Given text:
## START

# How to trade Hong Kong stocks?



## hissho (16 January 2008)

Hi all
just wondering how can one trade HongKong stocks from here in Australia? Which brokerage firms can i choose from? 

Thanks 
a
lot


----------



## ecfutures (20 January 2008)

Friend, try this http://www.poems.com.sg/ 
Even though is in Singapore but still u can trade online.


----------



## Santob (23 January 2008)

Comsec allows you to, but charge extra and don't have live data. You could also contact HSBC and ask them. I use their services but I have an account with them in Hong Kong so it might not be the same.


----------



## Trembling Hand (23 January 2008)

Best way IB. one account almost every market everywhere.

http://individuals.interactivebrokers.com/en/main.php


----------



## lazyfish (23 January 2008)

Santob said:


> Comsec allows you to, but charge extra and don't have live data. You could also contact HSBC and ask them. I use their services but I have an account with them in Hong Kong so it might not be the same.




Tried that with HSBC and was told that they can offer no such service in Australia and I was referred back to Etrade


----------



## So_Cynical (29 August 2012)

Boom seems to be an easy, low cost way to trade/invest in HK and the mainland...they offer access to other markets but the cost isn't realistic..but the local offerings seem ok, looks like the account setup is easy and cheap and seems to be easy to get your money in and out to.

https://baby.boom.com.hk/en/

(not a recommendation, im just saying)


----------



## noirua (28 April 2018)

A stock to consider is Regent Pacific Group Limited HK:575
Http://www.regentpac.com/
etnet, live price quote - Http://www.etnet.com.hk/www/eng/stocks/realtime/quote.php?code=0575

Regent Pacific Group Limited is an investment company focused on investments in BioPharma.
The Company is a Hong Kong registered company and the rights of shareholders are governed by Hong Kong SAR law which may be different from the rights of shareholders in an Australian incorporated company.
The Company is incorporated in Hong Kong and is managed and controlled outside of Australia.
For these reasons the Australian Code on Takeovers and Mergers does not apply to the Company. The Company will not be subject to takeover regulation in Australia.

Only 'Limit Orders' are allowed on the Hong Kong Exchange. All trades are settled T2. Tolerance levels: A BUY limit order must be placed at the current offer price or down to a maximum of 20 ticks below the current offer price.
If a BUY limit order is placed above the current offer price or greater than 20 ticks below the current offer price, the order will be rejected by the market/exchange.

## END

Short problem:
Please retype the stretch of the Hong Kong stock trading thread from "Regent Pacific Group Limited is" through "regulation in Australia.", word for word.

Entries shown:
## START

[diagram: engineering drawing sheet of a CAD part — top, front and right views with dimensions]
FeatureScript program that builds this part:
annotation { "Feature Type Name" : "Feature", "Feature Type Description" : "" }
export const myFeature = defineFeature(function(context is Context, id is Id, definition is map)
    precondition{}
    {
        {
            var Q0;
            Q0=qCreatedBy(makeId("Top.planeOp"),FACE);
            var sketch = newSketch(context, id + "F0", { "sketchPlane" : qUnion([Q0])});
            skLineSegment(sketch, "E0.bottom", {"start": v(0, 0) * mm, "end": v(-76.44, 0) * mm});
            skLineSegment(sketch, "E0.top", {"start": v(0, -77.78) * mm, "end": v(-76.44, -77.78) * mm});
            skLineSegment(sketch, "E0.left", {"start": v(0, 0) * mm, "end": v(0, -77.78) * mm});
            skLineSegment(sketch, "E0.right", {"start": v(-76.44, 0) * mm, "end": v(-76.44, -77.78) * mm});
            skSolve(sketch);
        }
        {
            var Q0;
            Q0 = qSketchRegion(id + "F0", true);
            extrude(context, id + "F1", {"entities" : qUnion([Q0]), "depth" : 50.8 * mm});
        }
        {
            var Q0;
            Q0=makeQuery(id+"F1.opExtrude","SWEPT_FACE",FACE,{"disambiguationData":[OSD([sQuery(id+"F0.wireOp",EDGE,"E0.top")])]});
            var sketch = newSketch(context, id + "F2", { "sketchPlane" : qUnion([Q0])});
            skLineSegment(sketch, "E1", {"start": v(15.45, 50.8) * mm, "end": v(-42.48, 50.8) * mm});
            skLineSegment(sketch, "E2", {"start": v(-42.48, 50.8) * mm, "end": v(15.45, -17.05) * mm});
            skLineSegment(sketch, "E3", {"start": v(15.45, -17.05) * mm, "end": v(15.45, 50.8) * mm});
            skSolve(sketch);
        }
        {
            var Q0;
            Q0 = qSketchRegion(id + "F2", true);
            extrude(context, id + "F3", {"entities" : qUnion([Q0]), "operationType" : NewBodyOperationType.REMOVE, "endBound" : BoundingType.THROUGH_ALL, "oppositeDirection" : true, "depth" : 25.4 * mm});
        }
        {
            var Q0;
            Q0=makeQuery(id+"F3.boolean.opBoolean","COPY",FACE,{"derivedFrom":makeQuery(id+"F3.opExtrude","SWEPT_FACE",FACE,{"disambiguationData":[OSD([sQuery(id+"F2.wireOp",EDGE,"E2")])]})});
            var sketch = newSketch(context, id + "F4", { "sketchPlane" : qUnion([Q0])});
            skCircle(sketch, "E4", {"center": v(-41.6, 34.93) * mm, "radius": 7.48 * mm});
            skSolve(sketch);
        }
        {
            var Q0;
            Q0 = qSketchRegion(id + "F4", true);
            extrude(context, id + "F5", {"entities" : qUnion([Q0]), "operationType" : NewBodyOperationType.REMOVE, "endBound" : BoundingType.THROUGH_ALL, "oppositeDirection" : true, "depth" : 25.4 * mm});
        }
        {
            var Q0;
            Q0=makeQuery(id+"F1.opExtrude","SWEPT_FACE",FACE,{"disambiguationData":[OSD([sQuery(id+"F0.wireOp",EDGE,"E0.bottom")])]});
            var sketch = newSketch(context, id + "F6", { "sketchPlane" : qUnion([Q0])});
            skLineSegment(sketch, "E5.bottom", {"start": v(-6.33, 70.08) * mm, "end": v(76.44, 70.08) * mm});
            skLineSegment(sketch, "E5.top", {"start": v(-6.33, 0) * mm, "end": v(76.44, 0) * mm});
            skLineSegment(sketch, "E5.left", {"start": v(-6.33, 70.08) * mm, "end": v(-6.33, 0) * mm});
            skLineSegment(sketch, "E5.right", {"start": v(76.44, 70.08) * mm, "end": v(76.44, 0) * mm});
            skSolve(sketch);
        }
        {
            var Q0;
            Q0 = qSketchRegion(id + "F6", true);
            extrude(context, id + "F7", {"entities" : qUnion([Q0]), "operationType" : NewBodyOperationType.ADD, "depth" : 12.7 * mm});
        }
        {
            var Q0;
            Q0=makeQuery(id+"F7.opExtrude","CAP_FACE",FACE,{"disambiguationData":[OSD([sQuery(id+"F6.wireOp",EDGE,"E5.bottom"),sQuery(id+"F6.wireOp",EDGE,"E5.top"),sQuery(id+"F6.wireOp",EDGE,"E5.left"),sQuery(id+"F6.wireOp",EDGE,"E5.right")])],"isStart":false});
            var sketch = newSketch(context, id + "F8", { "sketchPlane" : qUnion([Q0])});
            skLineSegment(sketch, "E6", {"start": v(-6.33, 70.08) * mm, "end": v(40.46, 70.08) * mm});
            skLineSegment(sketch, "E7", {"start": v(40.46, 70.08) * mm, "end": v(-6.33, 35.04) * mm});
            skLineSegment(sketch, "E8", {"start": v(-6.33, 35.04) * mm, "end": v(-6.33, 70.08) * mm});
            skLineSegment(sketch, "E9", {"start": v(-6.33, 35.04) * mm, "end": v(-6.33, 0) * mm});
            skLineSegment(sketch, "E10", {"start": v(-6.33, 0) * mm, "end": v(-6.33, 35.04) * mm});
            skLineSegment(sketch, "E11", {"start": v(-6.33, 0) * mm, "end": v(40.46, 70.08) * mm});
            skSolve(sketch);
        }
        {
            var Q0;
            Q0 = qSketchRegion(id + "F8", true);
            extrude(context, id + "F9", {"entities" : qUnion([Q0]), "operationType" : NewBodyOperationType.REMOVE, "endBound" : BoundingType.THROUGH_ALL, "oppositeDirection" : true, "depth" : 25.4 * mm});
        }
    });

## END

Final result:
Regent Pacific Group Limited is an investment company focused on investments in BioPharma.
The Company is a Hong Kong registered company and the rights of shareholders are governed by Hong Kong SAR law which may be different from the rights of shareholders in an Australian incorporated company.
The Company is incorporated in Hong Kong and is managed and controlled outside of Australia.
For these reasons the Australian Code on Takeovers and Mergers does not apply to the Company. The Company will not be subject to takeover regulation in Australia.